*** Dataset records ***
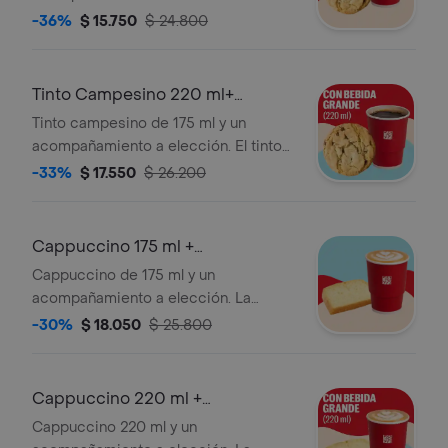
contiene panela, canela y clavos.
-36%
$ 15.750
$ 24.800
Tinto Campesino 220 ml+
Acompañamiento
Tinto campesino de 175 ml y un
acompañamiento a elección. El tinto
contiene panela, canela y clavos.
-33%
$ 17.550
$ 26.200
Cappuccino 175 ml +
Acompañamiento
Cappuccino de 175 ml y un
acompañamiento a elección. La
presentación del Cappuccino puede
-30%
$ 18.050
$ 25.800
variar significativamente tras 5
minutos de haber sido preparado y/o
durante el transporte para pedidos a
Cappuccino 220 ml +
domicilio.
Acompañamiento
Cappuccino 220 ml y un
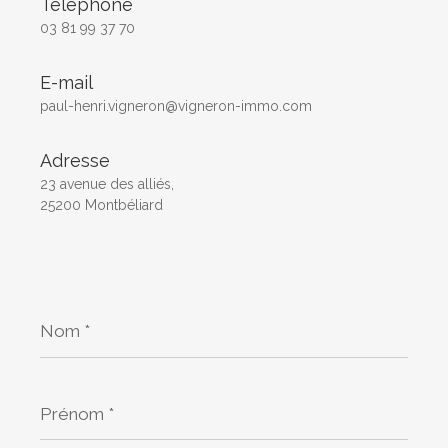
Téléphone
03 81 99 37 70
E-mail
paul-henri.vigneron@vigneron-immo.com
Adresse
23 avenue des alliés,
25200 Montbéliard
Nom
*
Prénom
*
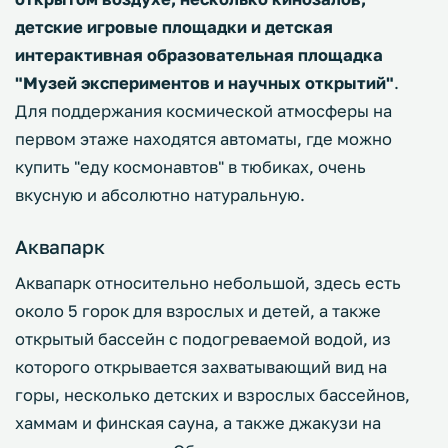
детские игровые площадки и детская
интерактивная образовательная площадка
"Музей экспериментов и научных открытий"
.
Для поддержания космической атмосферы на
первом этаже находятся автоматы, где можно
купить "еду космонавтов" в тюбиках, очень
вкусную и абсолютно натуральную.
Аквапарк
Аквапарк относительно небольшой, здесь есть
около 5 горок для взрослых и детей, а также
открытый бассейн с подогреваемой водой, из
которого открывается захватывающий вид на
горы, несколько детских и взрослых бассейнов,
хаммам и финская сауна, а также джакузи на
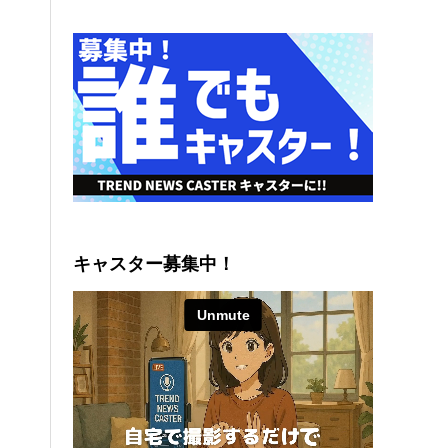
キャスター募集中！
*** End of Dataset records ***
*** Dataset records ***
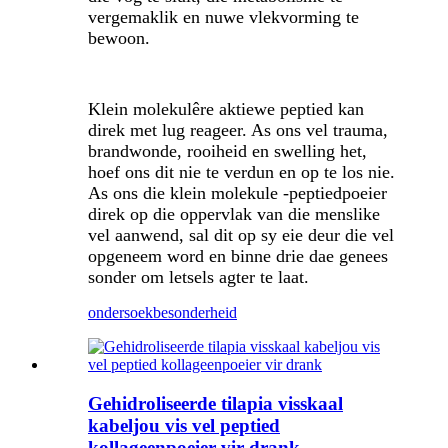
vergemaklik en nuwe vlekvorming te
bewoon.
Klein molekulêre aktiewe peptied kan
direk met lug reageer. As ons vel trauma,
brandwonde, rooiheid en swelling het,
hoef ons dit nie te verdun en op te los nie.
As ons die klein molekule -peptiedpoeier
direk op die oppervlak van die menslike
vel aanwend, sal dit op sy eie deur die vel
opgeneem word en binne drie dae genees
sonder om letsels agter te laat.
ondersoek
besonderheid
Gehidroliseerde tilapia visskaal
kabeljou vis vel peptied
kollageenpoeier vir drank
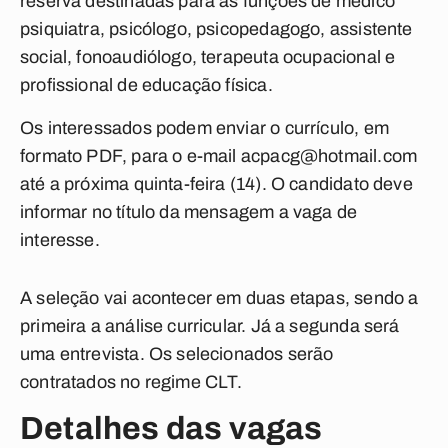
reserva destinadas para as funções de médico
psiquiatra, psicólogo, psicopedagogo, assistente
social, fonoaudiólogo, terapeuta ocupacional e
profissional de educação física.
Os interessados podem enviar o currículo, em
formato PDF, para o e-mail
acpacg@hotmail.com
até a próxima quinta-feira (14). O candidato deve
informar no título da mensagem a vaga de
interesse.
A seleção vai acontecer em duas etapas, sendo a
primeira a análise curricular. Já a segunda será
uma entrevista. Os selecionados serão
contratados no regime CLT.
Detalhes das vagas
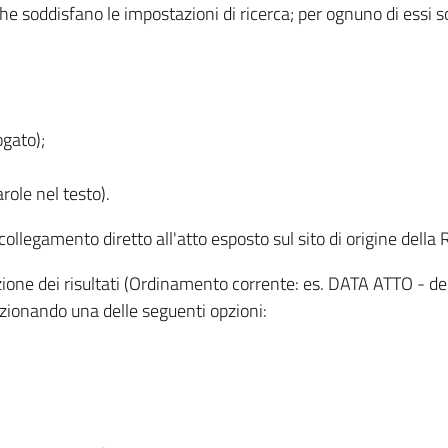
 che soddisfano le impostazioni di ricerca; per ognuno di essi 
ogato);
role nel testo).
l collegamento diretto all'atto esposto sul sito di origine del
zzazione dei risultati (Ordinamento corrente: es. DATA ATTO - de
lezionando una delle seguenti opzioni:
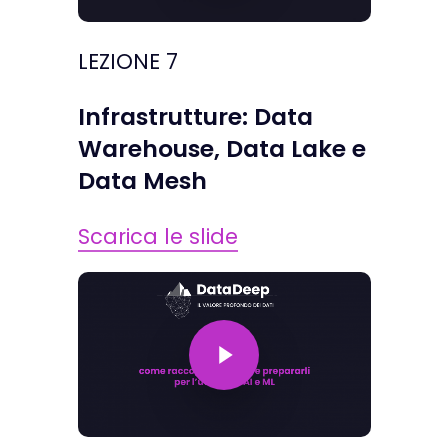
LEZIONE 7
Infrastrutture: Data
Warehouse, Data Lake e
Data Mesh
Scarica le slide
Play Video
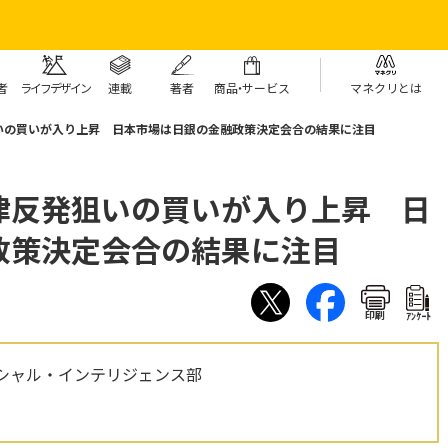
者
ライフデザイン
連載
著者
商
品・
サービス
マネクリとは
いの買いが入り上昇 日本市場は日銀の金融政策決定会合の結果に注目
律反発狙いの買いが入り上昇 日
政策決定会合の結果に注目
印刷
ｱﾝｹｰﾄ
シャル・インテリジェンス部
*** End of Dataset records ***
#### Exercise directions:
From the entries above, list each line with "Аквапарк" in it.

#### Exercise result:
Аквапарк
Аквапарк относительно небольшой, здесь есть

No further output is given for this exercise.